**Reading text**
-- Opening Marker --

Closings still occur, though not all are debris-related. Last year, the beaches at Surf City and Ship Bottom on Long Beach Island in New Jersey were closed before Memorial Day after residents discovered munitions from the World War I era buried on the beach. Not long after, a large bloom of brown algae appeared off Raritan Bay and Sandy Hook because of warm early-season water temperatures and abundant sunlight.
But it is the floating debris that most worries Mr. Bulvid and his crew, not just because of its effect on coastal towns, but also because of the dangers for pleasure boats, ferries and giant container ships. Over the past few decades, more boats have been built with aluminum instead of steel, which reduces their weight but makes them more vulnerable to floating debris, according to Scott Harris, a spokesman for the corps’s New York District.

-- Closing Marker --

Rendered chart images:
-- Opening Marker --

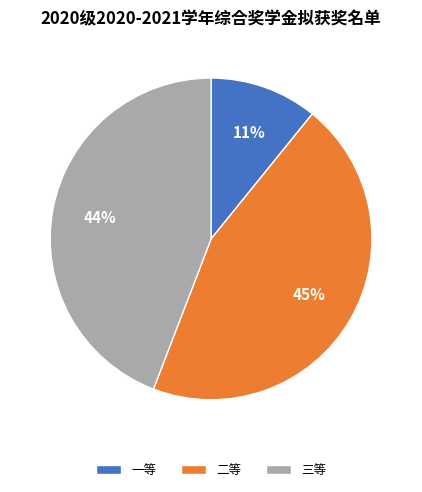

Approximately how many times larger is the value at 一等 compared to 三等?

0.2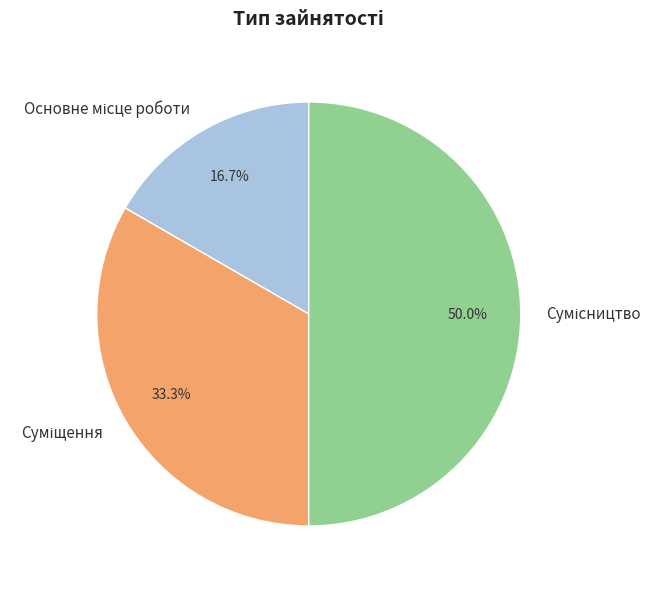

How many slices are in this pie chart?

3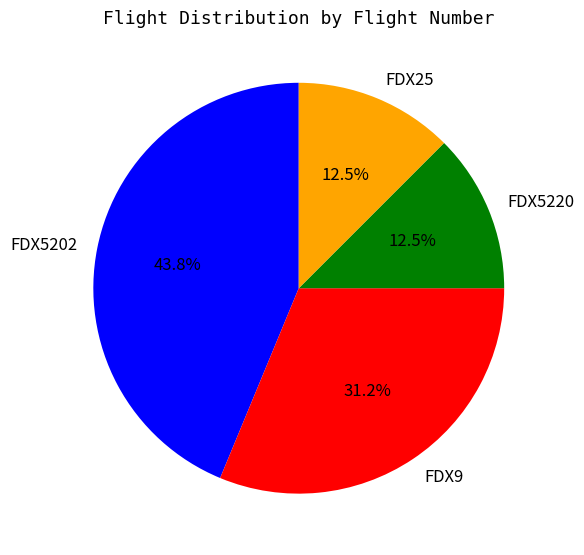

To the nearest percent, what is the combined percentage of FDX9 and FDX5220?

44%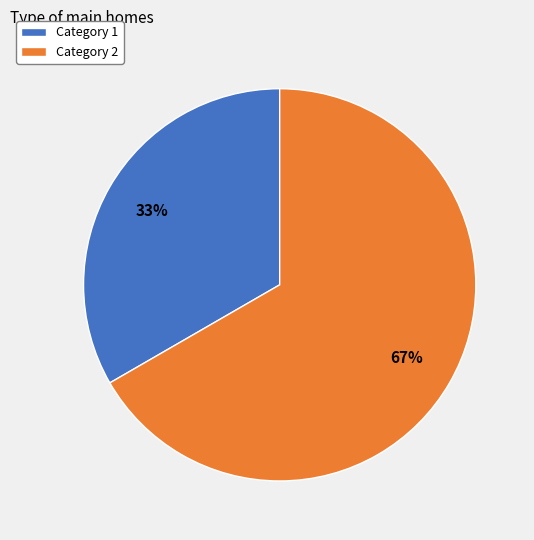

What is the smallest slice in the pie chart?

Category 1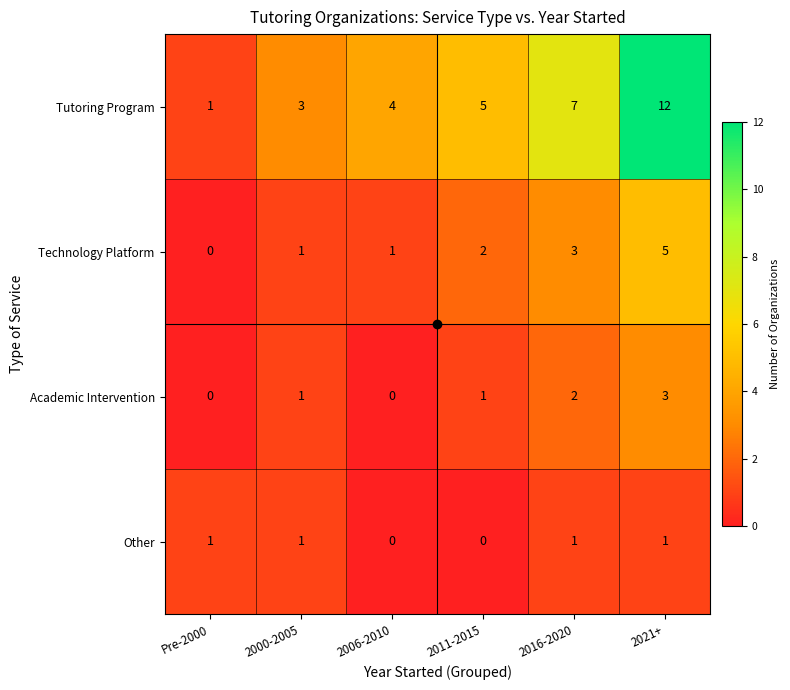

What is the highest value of the Academic Intervention series?

3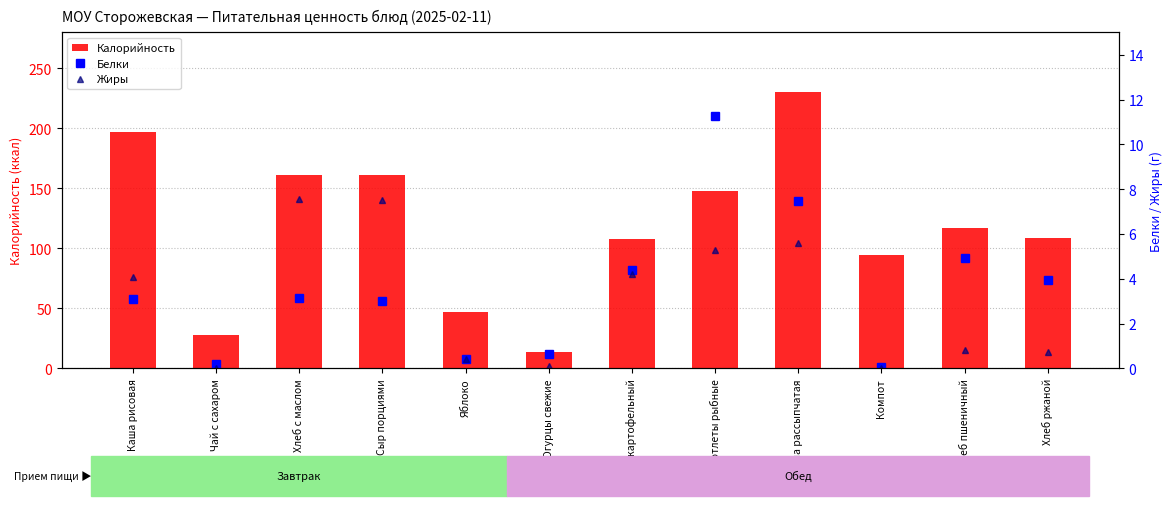

Is the value of Жиры at Сыр порциями greater than the value of Калорийность at Хлеб с маслом?

No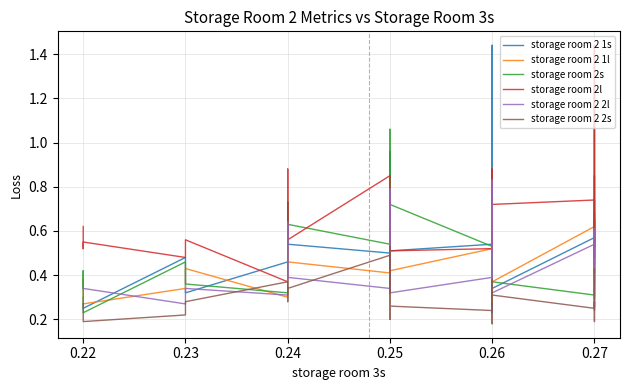

What is the total value across all series at 0.26?

2.7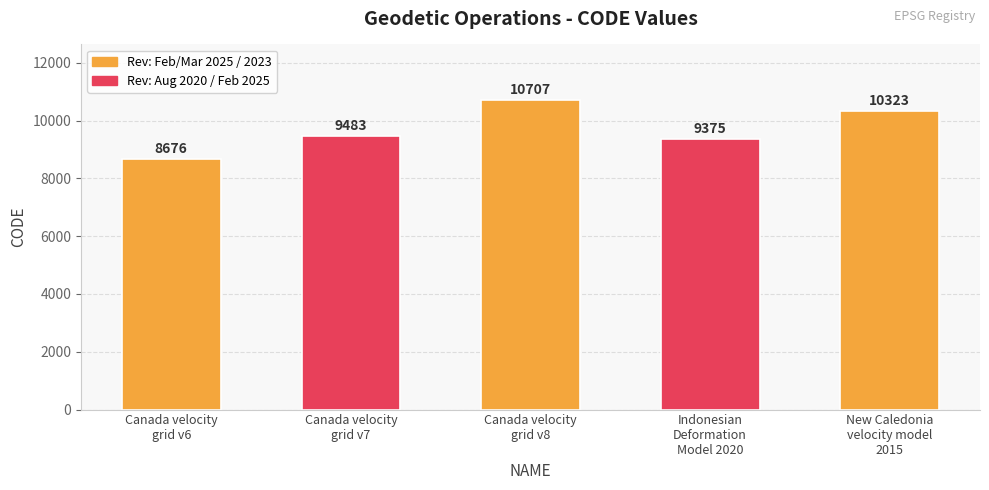

How many data points does each series have?

5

-- Closing Marker --

**Written task**
Continue the passage about beach closings and floating debris from the point where it stops. These entries have no connection to the passage about beach closings and floating debris.

**Reply**
He said a growing number of pleasure boats and ferries are powered by jets, not propellers, making them vulnerable to the plastic bags and other debris that can clog the propulsion systems.
The corps’s busiest times are after storms, when sewage systems overflow and debris is washed out to sea, and when the moon is new or full and has its strongest gravitational pull. In winter, ice can also break away from the shore and take wood and other debris with it. Come spring, warmer temperatures speed the decomposition of bodies submerged over the winter, producing gases that make them buoyant. (The police are brought in to handle the bodies.)
Given that the Driftmaster and its sister boats patrol 240 miles of federal navigation channels in the harbor district, spotting small debris is not easy. The corps often gets calls from environmental agencies, the harbor police, the Coast Guard and boat captains. Sometimes it dispatches a small patrol boat to determine if the debris is a hazard before deciding whether to pick it up.
At other times, there is no debate: Every year there are a handful of small planes and helicopters that crash and have to be fished out. Cars routinely run off piers, bridges and ferries. And dozens of small boats go aground or break loose from their moorings and must be towed. The 11 boats, some with barnacles, collected so far this year sit pitifully at Caven Point in Jersey City, a former munitions arsenal that is now the corps’s marine terminal.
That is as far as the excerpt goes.